- Born: February 16, 1961 New York City, New York
- Died: August 19, 2020 (aged 59)
- Genres: Dance, house, trance
- Occupation: Club DJ
- Years active: 1978–2012
- Labels: Max Music, Ultra Records
- Website: www.davidpadillaentertainment.com

= David Padilla (DJ) =

David Padilla (February 16, 1961 – August 19, 2020) was an American disc jockey of electronic dance music, house music, progressive house, and trance music. Padilla was the resident DJ at the Warsaw Ballroom and The Mix.

Padilla is credited as a pioneer of Miami's after-hour scene.

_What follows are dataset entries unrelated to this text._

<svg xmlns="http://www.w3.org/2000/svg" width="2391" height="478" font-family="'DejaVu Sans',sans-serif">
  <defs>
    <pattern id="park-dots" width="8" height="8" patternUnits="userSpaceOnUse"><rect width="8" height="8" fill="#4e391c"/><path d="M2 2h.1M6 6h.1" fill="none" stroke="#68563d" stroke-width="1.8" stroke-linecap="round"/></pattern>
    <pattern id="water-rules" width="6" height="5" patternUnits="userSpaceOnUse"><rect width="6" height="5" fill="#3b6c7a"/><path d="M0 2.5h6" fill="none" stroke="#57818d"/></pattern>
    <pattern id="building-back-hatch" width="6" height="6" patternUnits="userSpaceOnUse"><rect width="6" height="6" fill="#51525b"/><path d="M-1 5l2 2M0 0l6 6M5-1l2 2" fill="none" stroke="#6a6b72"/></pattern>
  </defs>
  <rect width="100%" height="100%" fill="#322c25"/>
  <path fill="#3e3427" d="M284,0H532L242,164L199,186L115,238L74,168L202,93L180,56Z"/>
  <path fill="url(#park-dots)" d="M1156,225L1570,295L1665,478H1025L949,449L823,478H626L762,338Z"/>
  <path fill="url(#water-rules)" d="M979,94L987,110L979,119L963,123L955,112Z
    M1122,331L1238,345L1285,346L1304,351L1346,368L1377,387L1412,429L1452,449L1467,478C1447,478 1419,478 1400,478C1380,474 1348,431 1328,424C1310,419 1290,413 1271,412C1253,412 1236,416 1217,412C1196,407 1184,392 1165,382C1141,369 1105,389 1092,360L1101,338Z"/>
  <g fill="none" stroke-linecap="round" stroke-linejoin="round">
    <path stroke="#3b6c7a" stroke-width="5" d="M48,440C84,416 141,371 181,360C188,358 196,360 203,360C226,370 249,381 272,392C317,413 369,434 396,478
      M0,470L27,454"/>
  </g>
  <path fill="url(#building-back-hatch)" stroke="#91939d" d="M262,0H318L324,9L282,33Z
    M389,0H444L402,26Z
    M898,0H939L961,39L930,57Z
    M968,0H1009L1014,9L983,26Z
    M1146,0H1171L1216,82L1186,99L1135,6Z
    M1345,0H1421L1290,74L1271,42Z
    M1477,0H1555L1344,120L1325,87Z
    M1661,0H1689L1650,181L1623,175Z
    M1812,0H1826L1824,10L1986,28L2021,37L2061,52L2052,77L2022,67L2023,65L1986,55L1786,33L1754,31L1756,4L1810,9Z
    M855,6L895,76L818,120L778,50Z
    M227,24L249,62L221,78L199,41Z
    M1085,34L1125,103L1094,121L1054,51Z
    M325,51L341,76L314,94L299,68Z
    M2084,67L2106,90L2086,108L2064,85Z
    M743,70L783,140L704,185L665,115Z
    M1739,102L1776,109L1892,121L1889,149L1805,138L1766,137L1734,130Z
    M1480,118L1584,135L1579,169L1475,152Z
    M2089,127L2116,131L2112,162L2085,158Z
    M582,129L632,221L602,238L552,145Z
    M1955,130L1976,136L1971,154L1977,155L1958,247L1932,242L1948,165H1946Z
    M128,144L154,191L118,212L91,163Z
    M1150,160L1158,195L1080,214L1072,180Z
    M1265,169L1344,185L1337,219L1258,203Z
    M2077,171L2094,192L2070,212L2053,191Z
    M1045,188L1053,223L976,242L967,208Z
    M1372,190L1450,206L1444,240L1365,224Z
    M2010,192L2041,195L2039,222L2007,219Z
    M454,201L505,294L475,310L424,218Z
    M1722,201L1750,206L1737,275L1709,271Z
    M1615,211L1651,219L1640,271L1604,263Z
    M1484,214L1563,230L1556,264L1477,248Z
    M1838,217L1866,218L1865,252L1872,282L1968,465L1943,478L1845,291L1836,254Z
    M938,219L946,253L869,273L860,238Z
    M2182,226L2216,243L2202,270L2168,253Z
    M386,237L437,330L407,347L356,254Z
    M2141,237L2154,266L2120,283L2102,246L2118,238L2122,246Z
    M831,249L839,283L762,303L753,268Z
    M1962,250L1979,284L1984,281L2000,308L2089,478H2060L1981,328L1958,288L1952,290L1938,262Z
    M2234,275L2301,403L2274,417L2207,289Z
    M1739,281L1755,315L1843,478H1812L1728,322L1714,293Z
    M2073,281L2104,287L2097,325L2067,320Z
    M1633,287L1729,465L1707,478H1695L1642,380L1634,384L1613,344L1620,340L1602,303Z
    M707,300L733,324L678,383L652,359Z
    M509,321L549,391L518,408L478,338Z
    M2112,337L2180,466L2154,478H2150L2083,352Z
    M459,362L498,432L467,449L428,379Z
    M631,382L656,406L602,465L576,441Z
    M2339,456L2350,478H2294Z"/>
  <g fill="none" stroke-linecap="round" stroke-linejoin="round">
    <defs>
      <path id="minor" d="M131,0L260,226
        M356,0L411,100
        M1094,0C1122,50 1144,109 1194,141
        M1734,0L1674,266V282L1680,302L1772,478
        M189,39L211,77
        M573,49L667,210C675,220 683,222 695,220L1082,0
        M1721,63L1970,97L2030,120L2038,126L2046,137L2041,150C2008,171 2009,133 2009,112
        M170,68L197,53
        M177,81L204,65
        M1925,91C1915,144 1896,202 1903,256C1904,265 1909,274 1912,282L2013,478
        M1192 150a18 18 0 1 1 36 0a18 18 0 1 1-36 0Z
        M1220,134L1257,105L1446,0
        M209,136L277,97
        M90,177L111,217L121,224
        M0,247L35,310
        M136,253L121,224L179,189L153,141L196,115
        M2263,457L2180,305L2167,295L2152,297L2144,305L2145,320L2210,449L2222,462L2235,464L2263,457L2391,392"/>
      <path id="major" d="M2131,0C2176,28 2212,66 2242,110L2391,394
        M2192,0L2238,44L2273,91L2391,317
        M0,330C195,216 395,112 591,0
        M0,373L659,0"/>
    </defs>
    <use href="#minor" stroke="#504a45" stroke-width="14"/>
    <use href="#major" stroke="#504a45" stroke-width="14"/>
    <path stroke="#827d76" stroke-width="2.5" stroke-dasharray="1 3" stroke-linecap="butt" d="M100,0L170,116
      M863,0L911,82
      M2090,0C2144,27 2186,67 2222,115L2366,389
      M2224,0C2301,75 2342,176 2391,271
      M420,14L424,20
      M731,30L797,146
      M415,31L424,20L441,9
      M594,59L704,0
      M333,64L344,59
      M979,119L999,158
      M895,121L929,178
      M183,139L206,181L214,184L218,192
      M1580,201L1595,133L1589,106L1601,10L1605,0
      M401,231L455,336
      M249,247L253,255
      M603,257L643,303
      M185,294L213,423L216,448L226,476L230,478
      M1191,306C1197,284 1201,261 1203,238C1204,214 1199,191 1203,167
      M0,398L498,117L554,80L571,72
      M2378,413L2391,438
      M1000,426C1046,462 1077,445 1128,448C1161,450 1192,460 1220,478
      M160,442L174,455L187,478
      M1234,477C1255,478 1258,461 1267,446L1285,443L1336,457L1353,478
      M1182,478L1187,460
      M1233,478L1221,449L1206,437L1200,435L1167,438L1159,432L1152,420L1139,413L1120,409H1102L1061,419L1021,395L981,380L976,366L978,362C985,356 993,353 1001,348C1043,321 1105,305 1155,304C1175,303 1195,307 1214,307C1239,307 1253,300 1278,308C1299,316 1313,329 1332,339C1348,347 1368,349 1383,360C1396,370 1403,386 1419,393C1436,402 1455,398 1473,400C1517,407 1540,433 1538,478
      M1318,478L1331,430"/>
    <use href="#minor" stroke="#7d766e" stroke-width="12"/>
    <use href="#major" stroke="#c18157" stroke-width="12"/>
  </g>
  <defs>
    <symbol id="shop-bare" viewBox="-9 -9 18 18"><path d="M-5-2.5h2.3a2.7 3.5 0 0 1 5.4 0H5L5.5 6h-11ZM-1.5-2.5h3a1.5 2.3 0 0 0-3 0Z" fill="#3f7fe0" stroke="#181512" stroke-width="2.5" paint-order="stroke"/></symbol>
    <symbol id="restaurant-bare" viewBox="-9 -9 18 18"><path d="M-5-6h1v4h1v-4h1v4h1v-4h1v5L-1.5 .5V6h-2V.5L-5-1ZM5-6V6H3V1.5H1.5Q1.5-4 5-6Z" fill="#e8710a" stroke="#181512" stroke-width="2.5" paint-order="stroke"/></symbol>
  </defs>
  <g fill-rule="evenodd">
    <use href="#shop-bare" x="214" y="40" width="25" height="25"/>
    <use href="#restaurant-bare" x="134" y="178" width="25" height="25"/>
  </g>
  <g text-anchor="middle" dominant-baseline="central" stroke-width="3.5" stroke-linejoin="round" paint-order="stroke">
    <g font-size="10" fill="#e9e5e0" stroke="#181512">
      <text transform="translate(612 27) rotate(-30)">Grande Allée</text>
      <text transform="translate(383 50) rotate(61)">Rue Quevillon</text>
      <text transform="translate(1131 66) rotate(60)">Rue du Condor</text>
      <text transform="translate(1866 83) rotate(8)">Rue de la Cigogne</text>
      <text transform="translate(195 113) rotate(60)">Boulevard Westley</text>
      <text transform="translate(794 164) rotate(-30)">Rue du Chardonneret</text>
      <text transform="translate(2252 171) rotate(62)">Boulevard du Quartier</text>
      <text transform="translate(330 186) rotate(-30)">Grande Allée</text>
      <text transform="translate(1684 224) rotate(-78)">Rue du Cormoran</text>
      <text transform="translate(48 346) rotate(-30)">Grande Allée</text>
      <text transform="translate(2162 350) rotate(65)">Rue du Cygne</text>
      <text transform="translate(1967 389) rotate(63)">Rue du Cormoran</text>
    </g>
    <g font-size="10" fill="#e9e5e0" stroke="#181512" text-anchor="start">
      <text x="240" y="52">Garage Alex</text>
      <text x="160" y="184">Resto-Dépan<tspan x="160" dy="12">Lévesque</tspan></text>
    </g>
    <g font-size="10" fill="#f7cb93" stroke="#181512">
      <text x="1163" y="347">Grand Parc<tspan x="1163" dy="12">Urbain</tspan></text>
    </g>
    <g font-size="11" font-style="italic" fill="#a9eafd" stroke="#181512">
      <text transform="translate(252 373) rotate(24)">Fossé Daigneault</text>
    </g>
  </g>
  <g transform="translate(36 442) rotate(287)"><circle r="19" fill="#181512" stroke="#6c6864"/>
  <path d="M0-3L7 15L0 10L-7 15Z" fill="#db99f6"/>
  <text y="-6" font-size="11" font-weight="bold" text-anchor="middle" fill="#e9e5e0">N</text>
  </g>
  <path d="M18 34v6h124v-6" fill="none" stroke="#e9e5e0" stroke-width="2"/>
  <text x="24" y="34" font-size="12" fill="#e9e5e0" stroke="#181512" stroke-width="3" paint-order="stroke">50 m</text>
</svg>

== Early life and career ==
Padilla began experimenting with music in his early teens. He met John Benitez at a house party, who inspired him interest in becoming a disc jockey.

Padilla was an early regular at David Mancuso's The Loft where he met Larry Levan, Frankie Knuckles, David Morales, among other notable DJs. Brad LeBeau, a disc jockey at Xenon Club, called Padilla and offered him a job there.

== Miami Beach ==
In 1989 Padilla moved to what was later known as South Beach in Miami, Florida, where he was offered the resident DJ spot at the Warsaw Ballroom, where he began gaining more recognition. Padilla worked at the Warsaw while celebrities such as Madonna, Gianni Versace and Donatella Versace attended. The club closed on Friday 25 May 2002.

His CDs “The Mix Afterhours” a 2-disc set was released on June 1, 1999, on the Max Music & Entertainment label; according to Max Music head Rama Barwick, it was their best-selling release. Padilla's “The South Beach Experience” on the Ultra Records label was released on October 3, 2000.

== Later life ==

During the first week of December in 2012 Padilla suffered three successive strokes leaving him partially paralyzed.